**Task to complete:** Transcribe each record precisely; images stay out.

*** Records for the exercise Section Begins ***

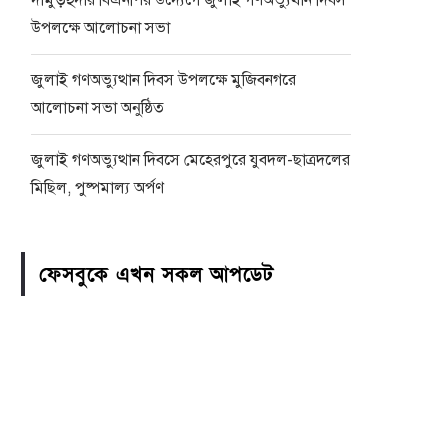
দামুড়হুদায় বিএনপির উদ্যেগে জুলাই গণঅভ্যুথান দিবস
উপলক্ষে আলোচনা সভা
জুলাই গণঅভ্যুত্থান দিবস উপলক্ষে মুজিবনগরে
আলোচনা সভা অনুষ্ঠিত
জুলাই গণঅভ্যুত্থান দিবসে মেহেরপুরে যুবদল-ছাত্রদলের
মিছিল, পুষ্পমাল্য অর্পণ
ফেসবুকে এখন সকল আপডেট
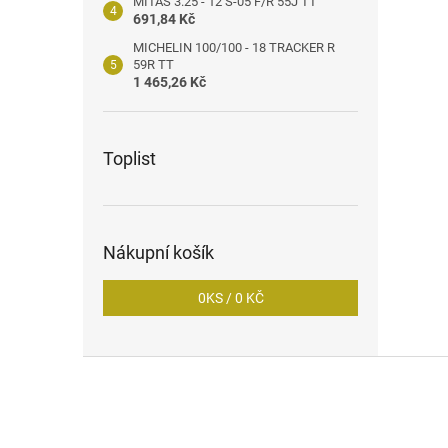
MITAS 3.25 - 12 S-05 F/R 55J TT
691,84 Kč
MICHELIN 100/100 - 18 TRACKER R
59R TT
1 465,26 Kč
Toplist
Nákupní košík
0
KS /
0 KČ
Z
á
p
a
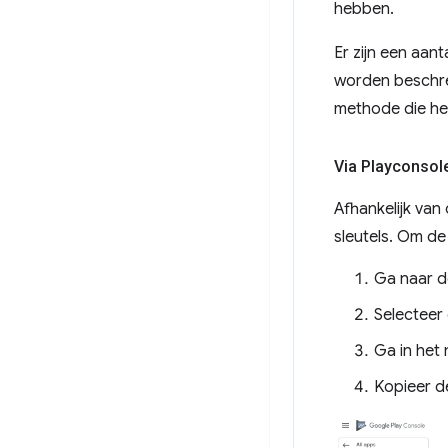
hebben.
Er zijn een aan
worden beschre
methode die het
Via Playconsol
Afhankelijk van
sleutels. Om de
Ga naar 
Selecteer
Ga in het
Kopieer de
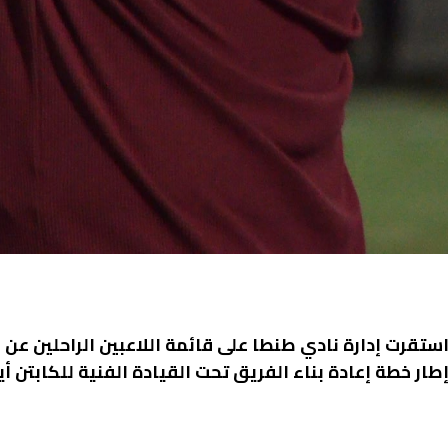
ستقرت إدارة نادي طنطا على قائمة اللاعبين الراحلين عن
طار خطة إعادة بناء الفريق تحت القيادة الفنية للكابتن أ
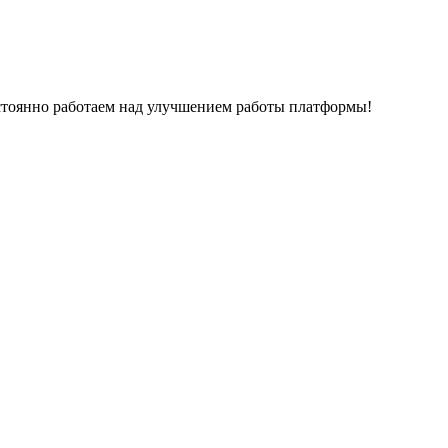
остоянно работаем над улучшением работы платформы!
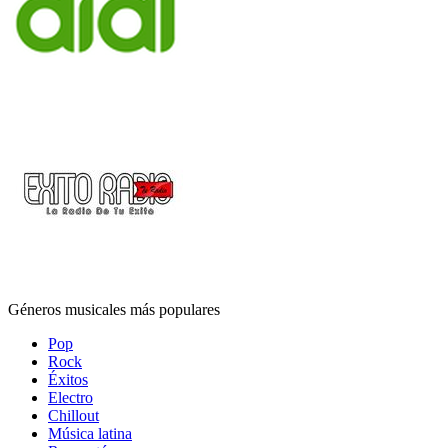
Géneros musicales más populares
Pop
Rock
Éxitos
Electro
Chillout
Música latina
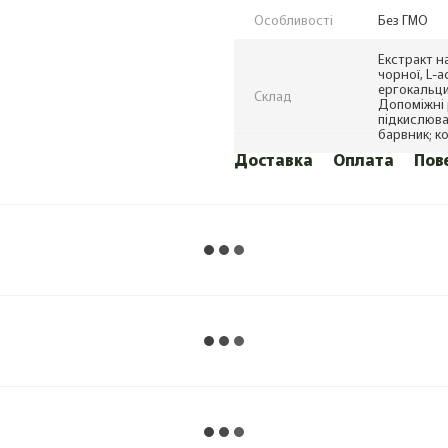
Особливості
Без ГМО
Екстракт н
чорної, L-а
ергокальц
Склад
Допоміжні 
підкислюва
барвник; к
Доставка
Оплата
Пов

*** Records for the exercise Section Ends ***

**Answer to the problem:**
দামুড়হুদায় বিএনপির উদ্যেগে জুলাই গণঅভ্যুথান দিবস
উপলক্ষে আলোচনা সভা
জুলাই গণঅভ্যুত্থান দিবস উপলক্ষে মুজিবনগরে
আলোচনা সভা অনুষ্ঠিত
জুলাই গণঅভ্যুত্থান দিবসে মেহেরপুরে যুবদল-ছাত্রদলের
মিছিল, পুষ্পমাল্য অর্পণ
ফেসবুকে এখন সকল আপডেট
MITAS 3.25 - 12 S-05 F/R 55J TT
691,84 Kč
MICHELIN 100/100 - 18 TRACKER R
59R TT
1 465,26 Kč
Toplist
Nákupní košík
0
KS /
0 KČ
Z
á
p
a
hebben.
Er zijn een aan
worden beschre
methode die het
Via Playconsol
Afhankelijk van
sleutels. Om de
Ga naar 
Selecteer
Ga in het
Kopieer de
ستقرت إدارة نادي طنطا على قائمة اللاعبين الراحلين عن
طار خطة إعادة بناء الفريق تحت القيادة الفنية للكابتن أ
остоянно работаем над улучшением работы платформы!
Géneros musicales más populares
Pop
Rock
Éxitos
Electro
Chillout
Música latina
Особливості
Без ГМО
Екстракт н
чорної, L-а
ергокальц
Склад
Допоміжні 
підкислюва
барвник; к
Доставка
Оплата
Пов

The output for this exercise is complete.